A: Here "only two of them are linearly independent" means we assume $u$ is a function of $x$ and $y$ at the beginning. It follows that the solution of three characteristic equations 
$\frac{dx}{dt}=a(x,y,u),\frac{dy}{dt}=b(x,y,u),\frac{du}{dt}=c(x,y,u)$ 
depends on only two parameters, one of which is $t$ in your notation. It means the solution is 
$x=\alpha(t,s),y=\beta(t,s),u=\gamma(t,s)$
with another parameter, $s$ is used here 
and therefore it is a surface in $(x,y,u)$ space.
All of those comes from the assumption that
$u$ is a function of $x$ and $y$.
The first way to understand it is as follows. This assumption means the manifold $\{(x,y,u)\}$
is 2 dimensional. So if the solution of three characteristic equations is $x=\alpha(t,s_1,s_2), y=\beta(t,s_1,s_2), u=\gamma(t,s_1,s_2)$ with 3 or more independent variables. Then the manifold will have 3 or more dimensions. How could it happen? Think about why the dimension of manifold makess sense.
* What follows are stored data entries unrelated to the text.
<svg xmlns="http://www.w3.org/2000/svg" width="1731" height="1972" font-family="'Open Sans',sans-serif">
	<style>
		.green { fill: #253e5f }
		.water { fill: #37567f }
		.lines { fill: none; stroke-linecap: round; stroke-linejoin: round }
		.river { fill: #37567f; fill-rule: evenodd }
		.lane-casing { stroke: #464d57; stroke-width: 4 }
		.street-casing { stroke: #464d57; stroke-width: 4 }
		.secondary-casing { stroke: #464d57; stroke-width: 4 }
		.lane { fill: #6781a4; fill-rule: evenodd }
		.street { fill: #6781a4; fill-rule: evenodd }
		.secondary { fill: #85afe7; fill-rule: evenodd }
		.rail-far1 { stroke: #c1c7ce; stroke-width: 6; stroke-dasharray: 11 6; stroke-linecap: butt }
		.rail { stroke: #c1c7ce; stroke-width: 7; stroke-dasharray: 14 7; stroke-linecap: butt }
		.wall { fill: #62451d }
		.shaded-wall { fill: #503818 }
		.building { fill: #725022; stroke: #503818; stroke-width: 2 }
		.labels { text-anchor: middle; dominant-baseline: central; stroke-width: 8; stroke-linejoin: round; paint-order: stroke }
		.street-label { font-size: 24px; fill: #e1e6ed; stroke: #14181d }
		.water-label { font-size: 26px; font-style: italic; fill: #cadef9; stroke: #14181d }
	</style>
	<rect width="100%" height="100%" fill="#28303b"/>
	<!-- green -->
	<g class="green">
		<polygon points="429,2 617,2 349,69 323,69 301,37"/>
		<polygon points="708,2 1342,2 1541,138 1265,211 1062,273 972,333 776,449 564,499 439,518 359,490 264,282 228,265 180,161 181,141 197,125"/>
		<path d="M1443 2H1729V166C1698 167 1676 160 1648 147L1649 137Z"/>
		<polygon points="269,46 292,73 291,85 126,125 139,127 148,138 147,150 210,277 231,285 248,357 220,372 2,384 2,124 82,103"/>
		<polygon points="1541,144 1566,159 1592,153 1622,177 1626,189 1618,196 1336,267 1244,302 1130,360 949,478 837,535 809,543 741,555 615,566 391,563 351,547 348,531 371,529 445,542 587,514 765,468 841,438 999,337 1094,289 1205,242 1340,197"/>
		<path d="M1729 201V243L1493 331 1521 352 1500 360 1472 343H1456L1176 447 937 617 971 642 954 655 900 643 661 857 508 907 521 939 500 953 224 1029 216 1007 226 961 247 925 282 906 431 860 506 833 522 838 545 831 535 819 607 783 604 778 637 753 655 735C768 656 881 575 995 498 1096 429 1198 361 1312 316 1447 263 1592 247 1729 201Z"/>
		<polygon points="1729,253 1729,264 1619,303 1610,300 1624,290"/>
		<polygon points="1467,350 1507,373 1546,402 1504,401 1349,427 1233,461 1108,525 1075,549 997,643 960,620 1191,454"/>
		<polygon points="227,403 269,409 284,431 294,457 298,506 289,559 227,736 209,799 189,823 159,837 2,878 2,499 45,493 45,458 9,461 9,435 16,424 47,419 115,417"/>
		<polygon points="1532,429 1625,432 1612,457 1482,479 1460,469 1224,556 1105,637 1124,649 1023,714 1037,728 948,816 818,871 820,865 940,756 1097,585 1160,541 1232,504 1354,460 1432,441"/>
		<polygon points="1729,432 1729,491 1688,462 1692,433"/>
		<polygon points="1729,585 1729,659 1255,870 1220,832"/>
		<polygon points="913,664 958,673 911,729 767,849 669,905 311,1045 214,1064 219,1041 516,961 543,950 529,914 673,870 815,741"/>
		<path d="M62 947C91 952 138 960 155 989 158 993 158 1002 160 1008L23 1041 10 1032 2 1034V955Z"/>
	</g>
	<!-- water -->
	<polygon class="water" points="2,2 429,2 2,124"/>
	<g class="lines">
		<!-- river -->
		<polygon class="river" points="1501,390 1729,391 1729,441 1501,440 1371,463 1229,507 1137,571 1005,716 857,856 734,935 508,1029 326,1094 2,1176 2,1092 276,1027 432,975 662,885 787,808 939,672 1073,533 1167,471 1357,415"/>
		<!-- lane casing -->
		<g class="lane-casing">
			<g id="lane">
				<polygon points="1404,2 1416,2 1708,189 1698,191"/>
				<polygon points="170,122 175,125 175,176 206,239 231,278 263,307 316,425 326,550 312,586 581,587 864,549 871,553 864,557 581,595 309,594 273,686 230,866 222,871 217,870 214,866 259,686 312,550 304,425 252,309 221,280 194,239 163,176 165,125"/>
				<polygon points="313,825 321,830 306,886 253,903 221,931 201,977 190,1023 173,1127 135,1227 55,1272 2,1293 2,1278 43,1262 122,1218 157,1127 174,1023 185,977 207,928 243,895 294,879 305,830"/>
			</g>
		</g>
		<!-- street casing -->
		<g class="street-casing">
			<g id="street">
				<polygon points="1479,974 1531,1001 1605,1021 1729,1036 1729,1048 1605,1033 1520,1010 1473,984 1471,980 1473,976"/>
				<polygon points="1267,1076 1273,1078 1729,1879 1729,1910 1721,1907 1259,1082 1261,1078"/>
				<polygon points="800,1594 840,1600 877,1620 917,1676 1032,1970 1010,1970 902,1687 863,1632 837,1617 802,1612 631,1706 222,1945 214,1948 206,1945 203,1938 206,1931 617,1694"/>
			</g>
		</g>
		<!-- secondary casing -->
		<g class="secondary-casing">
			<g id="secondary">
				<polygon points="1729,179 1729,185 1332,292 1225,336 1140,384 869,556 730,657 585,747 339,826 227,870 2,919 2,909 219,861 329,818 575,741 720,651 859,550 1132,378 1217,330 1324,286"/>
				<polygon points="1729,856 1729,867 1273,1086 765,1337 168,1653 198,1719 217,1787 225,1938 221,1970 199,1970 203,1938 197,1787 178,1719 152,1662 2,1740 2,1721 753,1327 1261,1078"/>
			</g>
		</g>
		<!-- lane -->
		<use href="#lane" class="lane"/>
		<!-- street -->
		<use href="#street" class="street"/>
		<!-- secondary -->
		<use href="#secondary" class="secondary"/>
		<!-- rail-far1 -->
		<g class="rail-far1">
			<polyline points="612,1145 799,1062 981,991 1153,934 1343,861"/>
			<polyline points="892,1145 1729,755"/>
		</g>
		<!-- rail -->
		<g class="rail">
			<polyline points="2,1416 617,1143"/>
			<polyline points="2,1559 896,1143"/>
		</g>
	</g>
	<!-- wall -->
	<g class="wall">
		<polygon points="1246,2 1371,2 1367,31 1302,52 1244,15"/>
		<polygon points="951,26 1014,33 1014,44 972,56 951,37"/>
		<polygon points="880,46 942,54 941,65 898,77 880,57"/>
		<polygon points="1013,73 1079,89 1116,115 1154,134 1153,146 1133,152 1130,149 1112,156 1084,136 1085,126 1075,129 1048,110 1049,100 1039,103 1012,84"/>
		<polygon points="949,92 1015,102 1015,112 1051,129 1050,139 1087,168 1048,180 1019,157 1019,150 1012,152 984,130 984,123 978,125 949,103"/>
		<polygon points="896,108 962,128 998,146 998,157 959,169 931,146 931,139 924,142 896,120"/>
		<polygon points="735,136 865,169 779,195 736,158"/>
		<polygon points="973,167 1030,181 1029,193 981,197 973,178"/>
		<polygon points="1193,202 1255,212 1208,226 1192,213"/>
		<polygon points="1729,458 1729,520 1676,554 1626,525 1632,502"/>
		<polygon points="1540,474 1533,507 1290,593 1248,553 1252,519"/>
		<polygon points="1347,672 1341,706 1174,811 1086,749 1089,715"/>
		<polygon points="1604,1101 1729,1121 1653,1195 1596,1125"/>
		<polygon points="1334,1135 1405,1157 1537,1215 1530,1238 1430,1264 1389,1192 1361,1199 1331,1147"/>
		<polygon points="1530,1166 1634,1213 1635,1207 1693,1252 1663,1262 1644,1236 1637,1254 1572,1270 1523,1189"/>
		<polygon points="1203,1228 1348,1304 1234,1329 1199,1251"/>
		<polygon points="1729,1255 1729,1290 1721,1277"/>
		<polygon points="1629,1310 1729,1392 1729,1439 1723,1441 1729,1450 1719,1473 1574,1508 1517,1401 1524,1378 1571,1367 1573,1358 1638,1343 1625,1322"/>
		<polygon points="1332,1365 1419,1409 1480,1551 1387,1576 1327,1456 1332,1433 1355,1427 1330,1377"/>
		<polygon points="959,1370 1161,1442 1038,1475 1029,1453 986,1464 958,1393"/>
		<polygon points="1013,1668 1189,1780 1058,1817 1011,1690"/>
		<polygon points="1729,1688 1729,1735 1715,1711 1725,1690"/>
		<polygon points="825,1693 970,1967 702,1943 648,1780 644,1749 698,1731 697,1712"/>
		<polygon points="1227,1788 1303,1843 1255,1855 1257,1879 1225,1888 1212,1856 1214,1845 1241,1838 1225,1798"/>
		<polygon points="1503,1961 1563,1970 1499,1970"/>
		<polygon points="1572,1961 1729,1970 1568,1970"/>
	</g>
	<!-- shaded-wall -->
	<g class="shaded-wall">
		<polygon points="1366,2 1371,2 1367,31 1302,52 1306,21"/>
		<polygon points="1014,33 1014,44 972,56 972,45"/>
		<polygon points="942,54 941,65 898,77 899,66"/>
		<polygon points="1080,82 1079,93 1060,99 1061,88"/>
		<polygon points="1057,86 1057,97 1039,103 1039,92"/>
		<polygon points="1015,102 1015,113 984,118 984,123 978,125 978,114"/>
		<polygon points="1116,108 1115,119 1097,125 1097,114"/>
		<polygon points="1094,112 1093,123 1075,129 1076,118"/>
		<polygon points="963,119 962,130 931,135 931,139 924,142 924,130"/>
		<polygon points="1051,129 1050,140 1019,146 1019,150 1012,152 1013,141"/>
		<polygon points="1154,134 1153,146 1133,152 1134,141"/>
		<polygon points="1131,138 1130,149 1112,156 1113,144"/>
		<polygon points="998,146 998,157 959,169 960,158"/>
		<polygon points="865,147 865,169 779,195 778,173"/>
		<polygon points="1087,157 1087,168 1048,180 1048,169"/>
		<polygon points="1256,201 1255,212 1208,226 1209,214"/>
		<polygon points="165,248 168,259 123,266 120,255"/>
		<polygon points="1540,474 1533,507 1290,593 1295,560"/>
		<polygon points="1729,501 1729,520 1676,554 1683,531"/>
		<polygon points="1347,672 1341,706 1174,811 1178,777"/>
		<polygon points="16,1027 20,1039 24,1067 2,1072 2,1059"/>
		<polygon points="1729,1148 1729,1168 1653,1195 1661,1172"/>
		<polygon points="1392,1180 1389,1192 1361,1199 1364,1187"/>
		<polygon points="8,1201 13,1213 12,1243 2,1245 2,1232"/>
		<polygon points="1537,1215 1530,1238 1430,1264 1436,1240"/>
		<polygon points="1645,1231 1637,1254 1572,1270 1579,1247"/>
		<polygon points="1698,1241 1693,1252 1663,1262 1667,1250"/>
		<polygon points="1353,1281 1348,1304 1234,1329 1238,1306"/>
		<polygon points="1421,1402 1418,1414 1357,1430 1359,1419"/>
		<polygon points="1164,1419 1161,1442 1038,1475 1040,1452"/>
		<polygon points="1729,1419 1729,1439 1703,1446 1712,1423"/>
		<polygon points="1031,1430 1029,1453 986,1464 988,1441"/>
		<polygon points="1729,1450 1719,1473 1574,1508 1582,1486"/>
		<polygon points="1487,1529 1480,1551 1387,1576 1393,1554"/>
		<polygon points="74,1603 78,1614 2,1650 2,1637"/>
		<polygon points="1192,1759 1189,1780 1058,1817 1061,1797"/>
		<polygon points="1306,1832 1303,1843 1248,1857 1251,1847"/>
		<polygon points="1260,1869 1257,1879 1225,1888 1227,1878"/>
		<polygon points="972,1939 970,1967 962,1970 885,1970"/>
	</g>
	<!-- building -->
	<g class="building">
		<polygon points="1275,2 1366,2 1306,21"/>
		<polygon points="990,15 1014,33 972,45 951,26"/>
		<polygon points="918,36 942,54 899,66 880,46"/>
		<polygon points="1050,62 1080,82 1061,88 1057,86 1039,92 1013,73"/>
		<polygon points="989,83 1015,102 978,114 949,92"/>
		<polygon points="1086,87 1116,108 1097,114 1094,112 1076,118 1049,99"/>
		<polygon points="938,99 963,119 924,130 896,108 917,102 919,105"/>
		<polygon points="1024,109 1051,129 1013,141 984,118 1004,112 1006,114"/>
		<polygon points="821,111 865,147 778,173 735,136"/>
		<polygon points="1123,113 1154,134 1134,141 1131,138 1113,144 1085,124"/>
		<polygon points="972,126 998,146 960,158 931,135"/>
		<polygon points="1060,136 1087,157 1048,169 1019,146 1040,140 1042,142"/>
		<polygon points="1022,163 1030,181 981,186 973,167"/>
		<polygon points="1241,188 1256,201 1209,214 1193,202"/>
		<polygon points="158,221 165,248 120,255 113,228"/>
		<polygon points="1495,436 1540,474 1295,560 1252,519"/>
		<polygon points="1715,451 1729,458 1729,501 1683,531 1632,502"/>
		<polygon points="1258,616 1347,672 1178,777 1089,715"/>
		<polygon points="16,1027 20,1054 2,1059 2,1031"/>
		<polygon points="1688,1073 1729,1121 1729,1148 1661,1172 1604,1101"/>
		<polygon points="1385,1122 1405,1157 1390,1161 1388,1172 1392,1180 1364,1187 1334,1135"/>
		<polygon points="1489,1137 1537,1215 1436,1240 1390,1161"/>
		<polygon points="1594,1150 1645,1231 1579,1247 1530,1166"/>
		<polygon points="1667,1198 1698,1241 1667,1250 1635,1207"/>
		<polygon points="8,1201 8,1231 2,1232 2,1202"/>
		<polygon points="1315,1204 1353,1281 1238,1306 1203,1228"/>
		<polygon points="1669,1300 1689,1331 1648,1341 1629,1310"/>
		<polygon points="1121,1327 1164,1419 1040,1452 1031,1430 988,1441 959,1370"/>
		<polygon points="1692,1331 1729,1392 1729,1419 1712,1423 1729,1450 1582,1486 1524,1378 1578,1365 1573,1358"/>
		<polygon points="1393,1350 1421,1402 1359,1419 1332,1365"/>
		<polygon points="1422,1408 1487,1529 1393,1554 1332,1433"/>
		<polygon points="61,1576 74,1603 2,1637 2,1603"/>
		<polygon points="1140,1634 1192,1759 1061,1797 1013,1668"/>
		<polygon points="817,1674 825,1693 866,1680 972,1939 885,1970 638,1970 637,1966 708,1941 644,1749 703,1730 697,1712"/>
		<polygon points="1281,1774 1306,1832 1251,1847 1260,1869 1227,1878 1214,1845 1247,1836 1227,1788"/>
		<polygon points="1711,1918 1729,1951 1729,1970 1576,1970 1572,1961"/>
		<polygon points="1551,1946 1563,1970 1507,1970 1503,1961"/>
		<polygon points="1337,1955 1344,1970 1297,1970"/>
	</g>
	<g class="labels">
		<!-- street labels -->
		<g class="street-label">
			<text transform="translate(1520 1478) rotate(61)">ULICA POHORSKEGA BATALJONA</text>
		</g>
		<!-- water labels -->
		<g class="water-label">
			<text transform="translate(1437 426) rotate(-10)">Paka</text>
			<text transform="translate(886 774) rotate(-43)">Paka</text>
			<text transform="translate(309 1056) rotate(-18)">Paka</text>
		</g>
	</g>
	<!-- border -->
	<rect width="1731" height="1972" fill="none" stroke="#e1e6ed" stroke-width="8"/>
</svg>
The second way is by ODE theory, the solution of three characteristic equations is $x=\alpha(t,x_0,y_0,u_0),y=\beta(t,x_0,y_0,u_0),u=\gamma(t,x_0,y_0,u_0)$ with initial data $x_0,y_0,u_0$ at initial time $t_0$. Solving characteristic equations for initial points at a curve which is not parallel to any chracteristic curve $(x_0(s),y_0(s))$, one can get the solution of the original problem as

$x=\alpha(t,x_0(s),y_0(s),u_0(x_0(s),y_0(s))), y=\beta(t,x_0(s),y_0(s),u_0(x_0(s),y_0(s))), u=\gamma(t,x_0(s),y_0(s),u_0(x_0(s),y_0(s)))$

Here, there are only 2 independent variables $t$ and $s$.